─── Record set

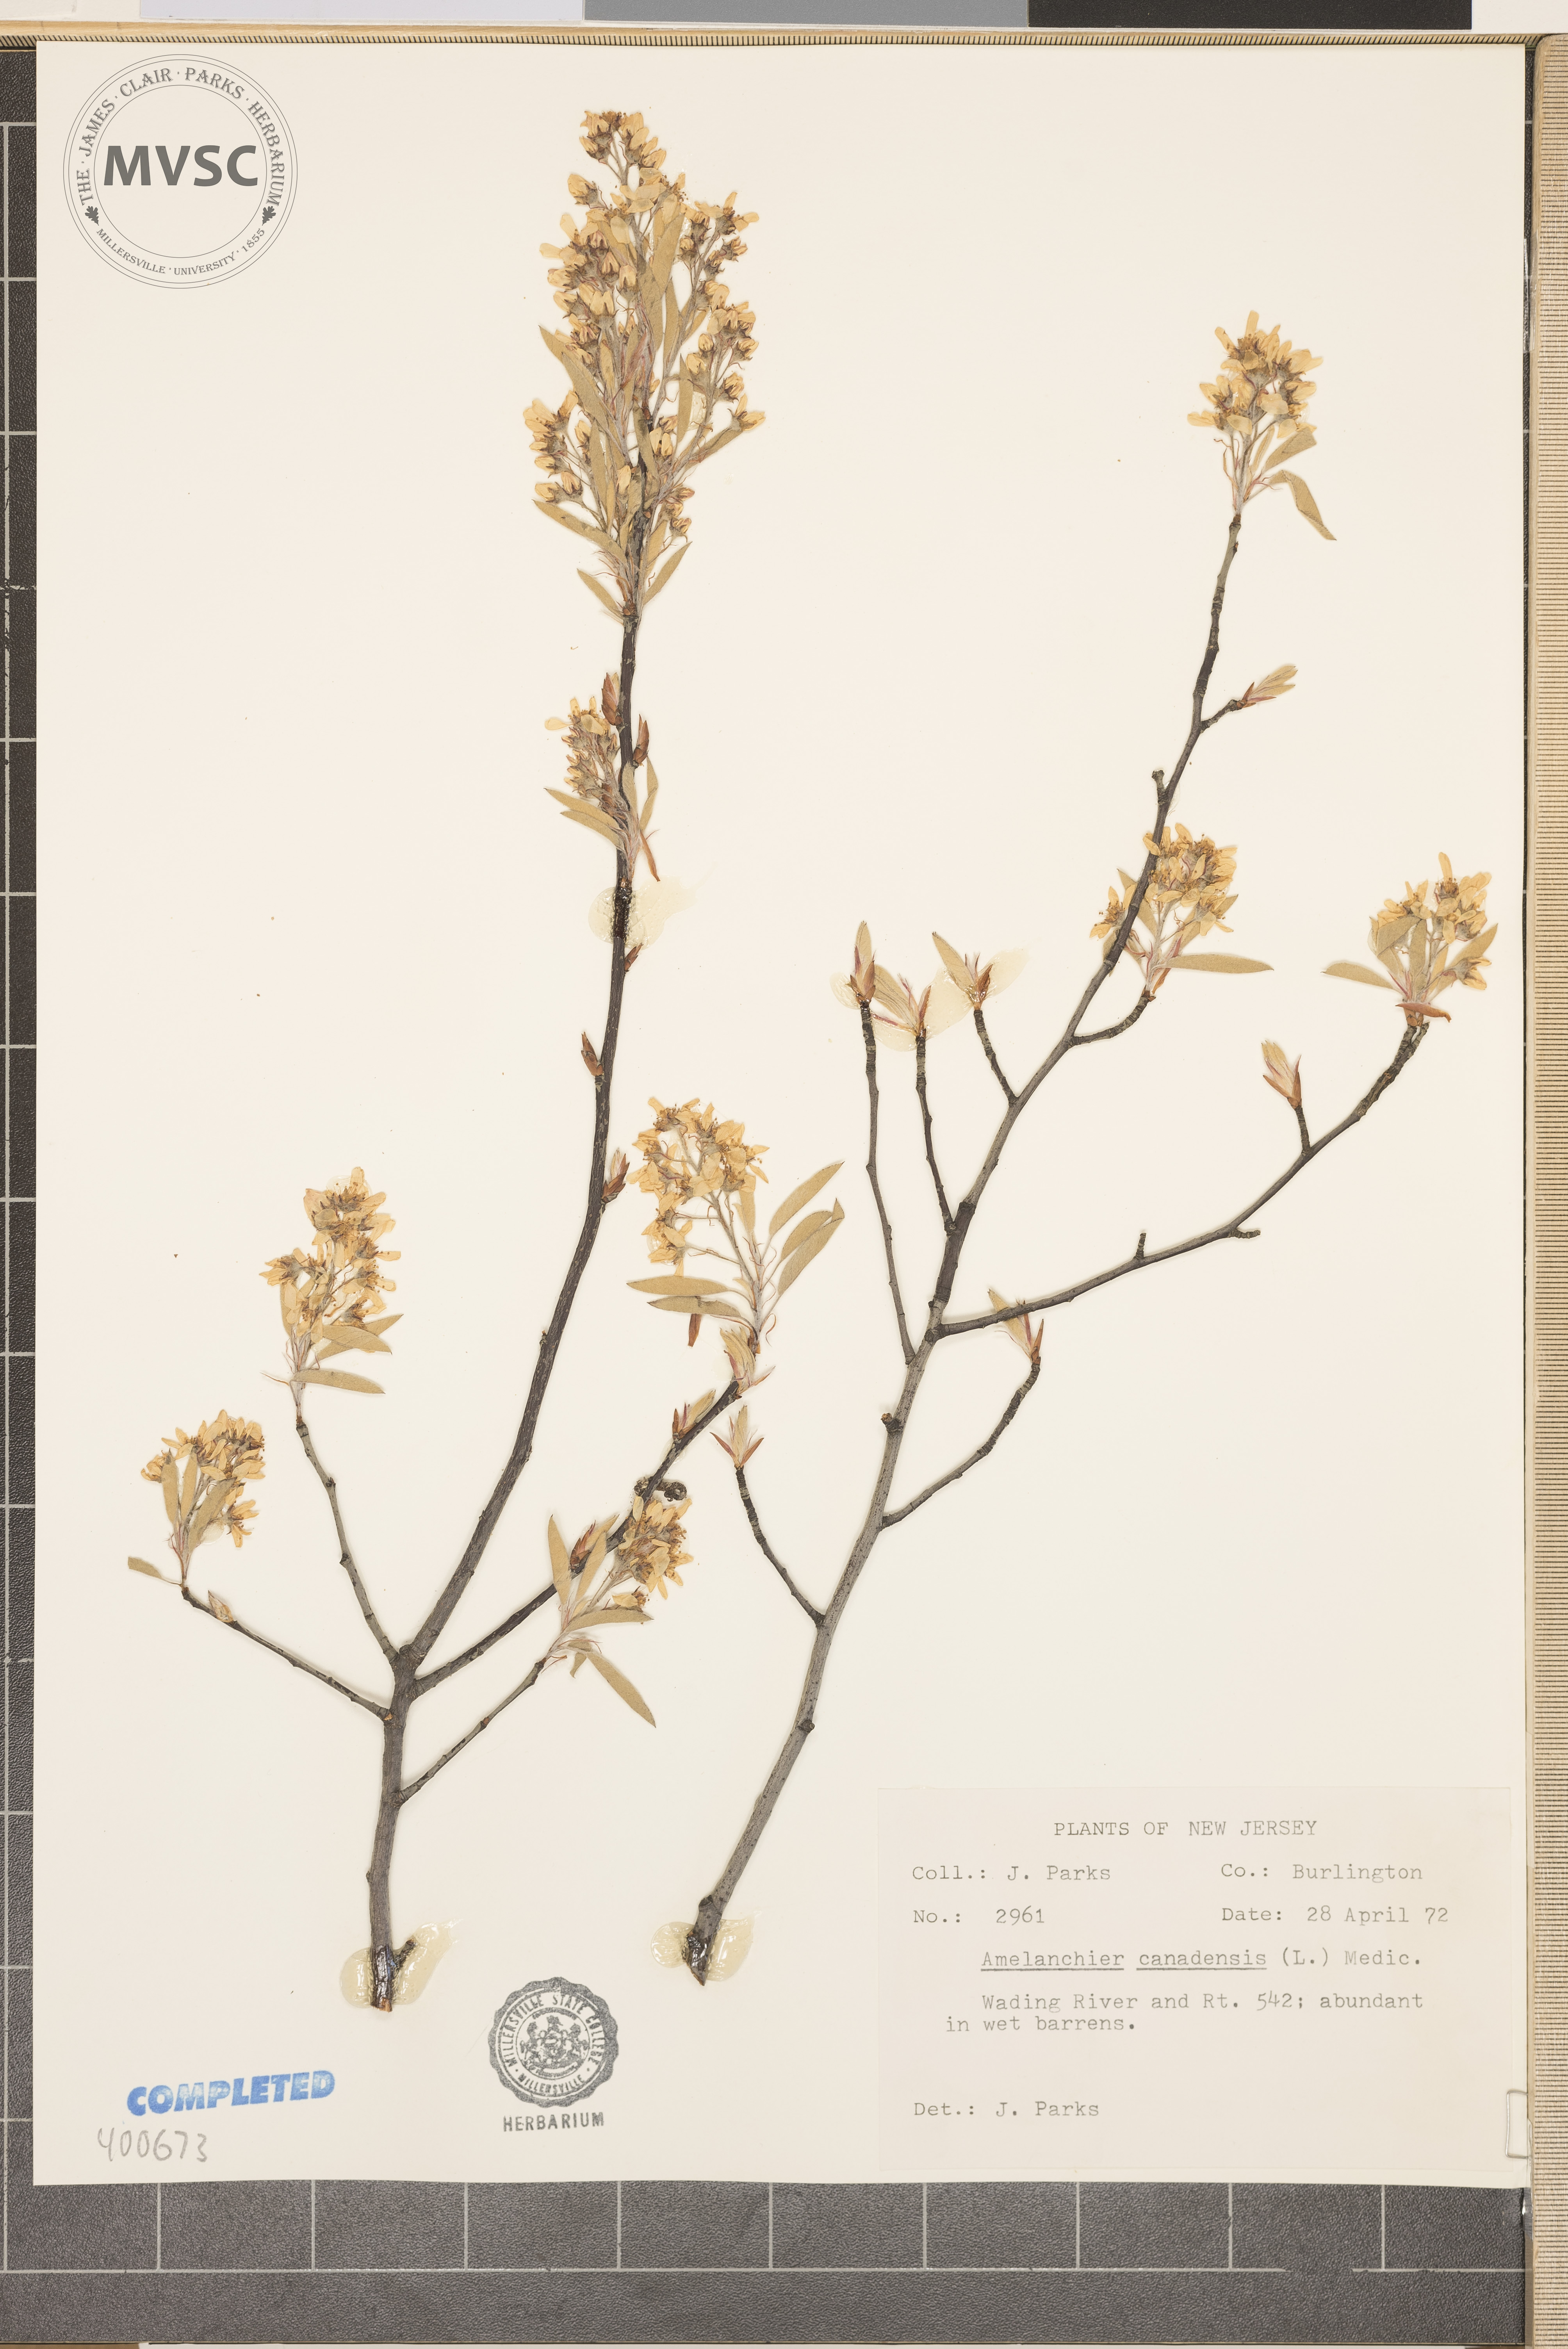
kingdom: Plantae
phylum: Tracheophyta
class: Magnoliopsida
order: Rosales
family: Rosaceae
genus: Amelanchier
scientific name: Amelanchier canadensis
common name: serviceberry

──────

◆ Exercise instructions
Copy everything in the data above, unchanged, from the line that contains "phylum: Tracheophyta" down to the last line.

◆ Response below
phylum: Tracheophyta
class: Magnoliopsida
order: Rosales
family: Rosaceae
genus: Amelanchier
scientific name: Amelanchier canadensis
common name: serviceberry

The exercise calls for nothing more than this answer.